To promote local awareness for New Mexico AIDS Services’ (NMAS) AIDS Walk, which took place June 13 at Albuquerque, NM’s Johnson Field, Esparza Advertising (Albuquerque) and that city’s Clear Channel Outdoor office collaborated to create a unique billboard campaign. First, Esparza created a relatively spartan Albuquerque billboard that simply read “Help us” with a symbolic ribbon and provide a URL, www.designthisbillboard.com (contributors could also visit www.keepmakingstrides.com). At this site, which Esparza also marketed through various social-media platforms, visitors could choose one of eight shoe types with which to leave a “footprint: that would decorate the follow-up billboard, which Clear Channel installed on June 10.
Esparza developed the billboard and website pro bono for the agency. Tiffany Hobson, the firm’s director of accounts, said the key to developing effective billboards and other campaigns for cash-strapped agencies requires the same commitment provided to for-profit campaigns.
“A lot of campaigns created for nonprofit agencies are produced in a disconnected, scattershot manner,” she said. “When we sign on for a pro bono campaign, we make a one-year agreement and get to know the client. That’s the only way to create a campaign with an authentic voice.”
The campaign proved successful. According to Hobson, approximately 750 website visitors had contributed to the billboard campaign.
According to Sally Adams, general manager for Clear Channel Albuquerque, the office donates approximately $750,000 worth of billboard space for nonprofit organizations annually. She added, “With a recession shrinking advertising budgets, this benefits nonprofits because it gives them more display opportunities. We had a board available in a neighborhood they wanted to target. I think this campaign stands out as one of the most creative.”

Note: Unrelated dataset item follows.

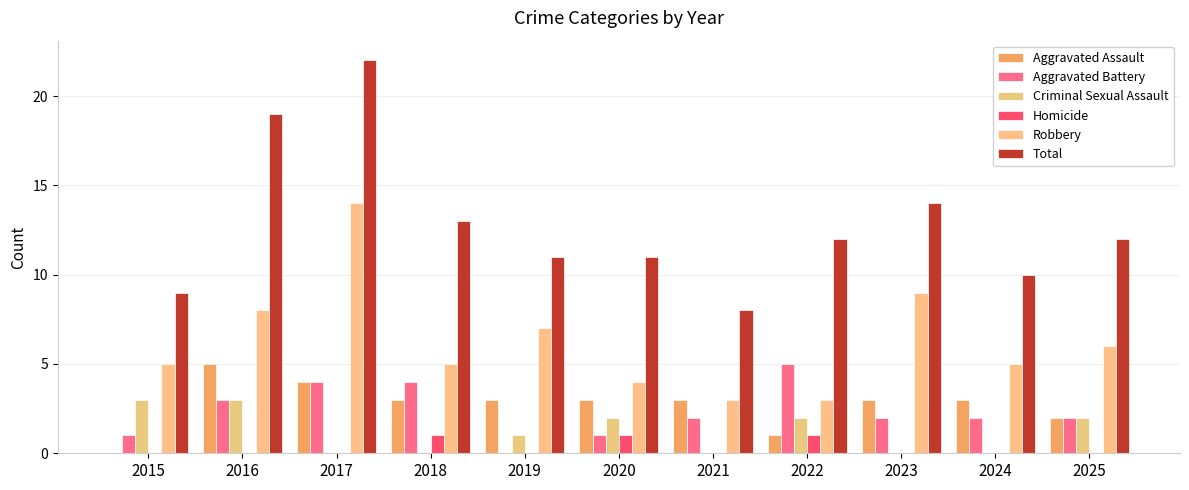

Are the bars horizontal?

No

Circle Graphics (Longmont, CO) fabricated the billboard. As an eco-friendly, paper alternative, the shop fabricated the billboard using its proprietary Eco-Flexx polyethylene billboard material – a “green” paper alternative, according to the company -- on an EFI VUTEk 5330 17-ft.-wide printer.
Jessica Molzen, NMAS’ marketing executive, lauded the billboard campaign’s contribution to her organization.
“We’ve raised more than $4,000, with more contributions arriving daily,” she said. “Our goal is to eradicate HIV and AIDS, and Clear Channel and Esparza’s generation donations towards our cause have been invaluable. The use of traditional and new media has produced responses the world over.”